MacAleister took aim and fired. Then a cheer of satisfaction burst from the MacGregors, as the fox rolled over, feet uppermost, dead, about two hundred yards off; and the pursuit was resumed with fresh alacrity, as it was then a common Celtic belief, that to meet an armed man, when proceeding on a hostile expedition, portended success; but to have your path crossed by a four-footed animal without killing it, or by a woman without drawing blood from her forehead, ensured defeat and flight.
Roused by the report of the musket from their lair among the green feathery bracken, more than one red roebuck started up and fled towards the desert of Rannoch, on the skirts of which the MacGregors were now entering; and closely following the footsteps of the hound, they drew near the hills that bordered the vast sea of bog and heather.
"Halt!" cried Rob Roy; "do you see that?—it is another omen."
As he spoke, a black carnivorous raven daringly soused down upon a poor little lamb that was cropping a patch of grass near its dam, and, in a second, picked out his eyes.
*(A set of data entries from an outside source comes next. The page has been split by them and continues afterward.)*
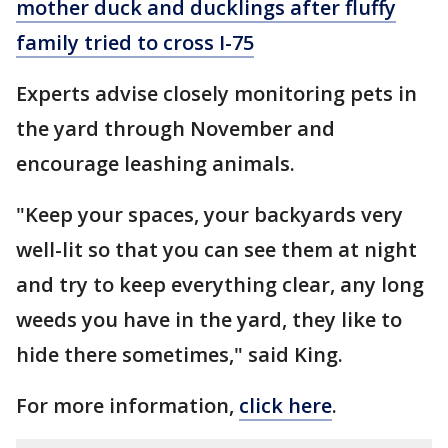
mother duck and ducklings after fluffy
family tried to cross I-75
Experts advise closely monitoring pets in
the yard through November and
encourage leashing animals.
"Keep your spaces, your backyards very
well-lit so that you can see them at night
and try to keep everything clear, any long
weeds you have in the yard, they like to
hide there sometimes," said King.
For more information,
click here
.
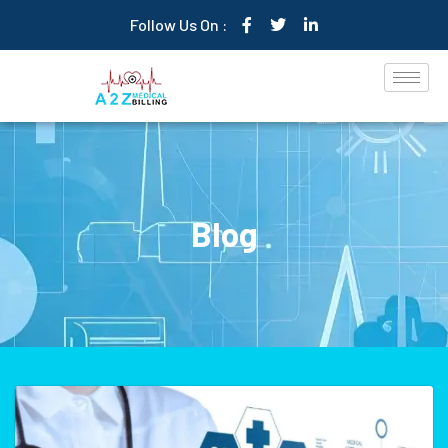
Follow Us On :
Blog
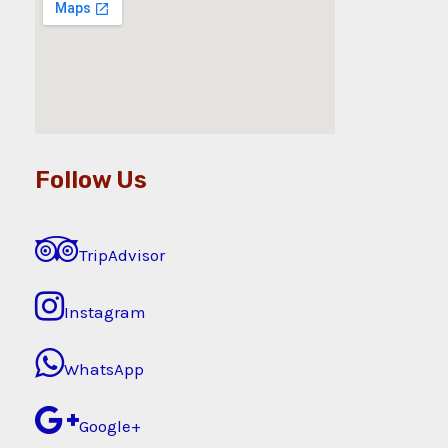
Follow Us
TripAdvisor
Instagram
WhatsApp
Google+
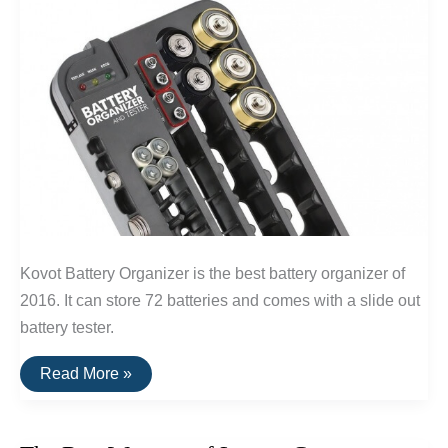
Kovot Battery Organizer is the best battery organizer of
2016. It can store 72 batteries and comes with a slide out
battery tester.
The
Read More »
Best
Battery
Organizer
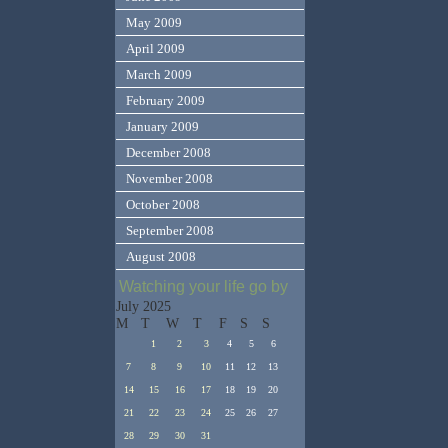
May 2009
April 2009
March 2009
February 2009
January 2009
December 2008
November 2008
October 2008
September 2008
August 2008
Watching your life go by
July 2025
M
T
W
T
F
S
S
1
2
3
4
5
6
7
8
9
10
11
12
13
14
15
16
17
18
19
20
21
22
23
24
25
26
27
28
29
30
31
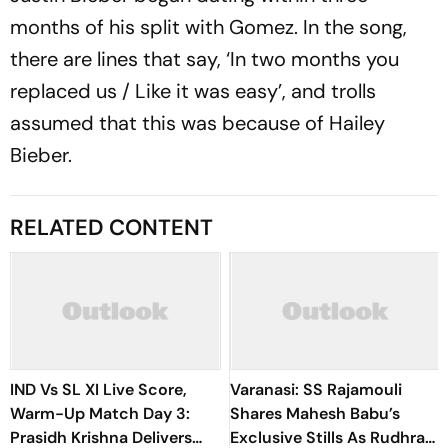
months of his split with Gomez. In the song,
there are lines that say, ‘In two months you
replaced us / Like it was easy’, and trolls
assumed that this was because of Hailey
Bieber.
RELATED CONTENT
IND Vs SL XI Live Score,
Varanasi: SS Rajamouli
Warm-Up Match Day 3:
Shares Mahesh Babu’s
Prasidh Krishna Delivers
Exclusive Stills As Rudhra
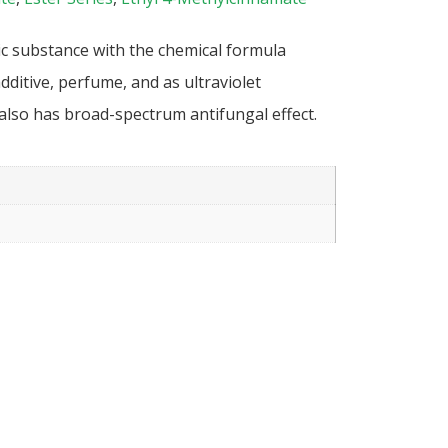
ic substance with the chemical formula
dditive, perfume, and as ultraviolet
 also has broad-spectrum antifungal effect.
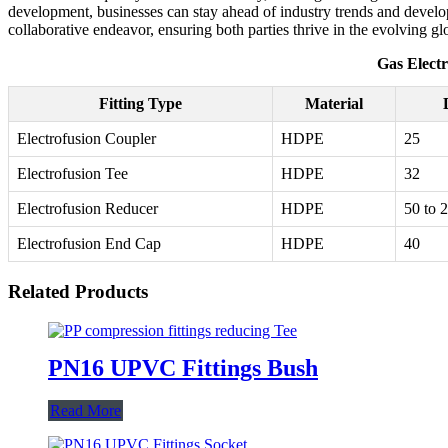
development, businesses can stay ahead of industry trends and develop 
collaborative endeavor, ensuring both parties thrive in the evolving g
Gas Electr
Fitting Type
Material
Electrofusion Coupler
HDPE
25
Electrofusion Tee
HDPE
32
Electrofusion Reducer
HDPE
50 to 
Electrofusion End Cap
HDPE
40
Related Products
PN16 UPVC Fittings Bush
Read More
As the lamb bleated loudly, the mountain bird next seized and tore its tongue, but a shot from MacGregor's steel pistol killed them both.
"It foretells good fortune," said he, "and that we shall soon pounce on the MacRaes, even as the raven pounced on the lamb."
Greumoch proposed that they should light a fire of dry heather-root and broil a collop from the dead lamb; but Rob Roy, as he re-loaded and primed his pistol, now detected a faint column of blue smoke that rose at the edge of the moor; and, after breakfasting on a little meal and water, he ordered all to advance, but cautiously, towards it.
"We shall have our collop after we have punished the caterans, Greumoch," said he, good-naturedly. "You remember what the Earl of Mar said after the battle of Inverlochy, when supping cold crowdy out of his own cuaran with the blade of his dagger?"
"'That hunger is ever the best cook.'"
"Yes; so now, lads, forward again; and remember the widow's son."
The appearance of some cattle grazing near the smoke made the unwearied pursuers certain that those they sought were not far off; but, after drawing stealthily nearer, they discovered that the fire was lighted to cook the food of a family of gipsies, or itinerant tinkers, who were about to take to flight on seeing Rob and his armed band approach. On the former calling aloud that they came thither as friends, the eldest of the wanderers turned to hear what their visitors required of them.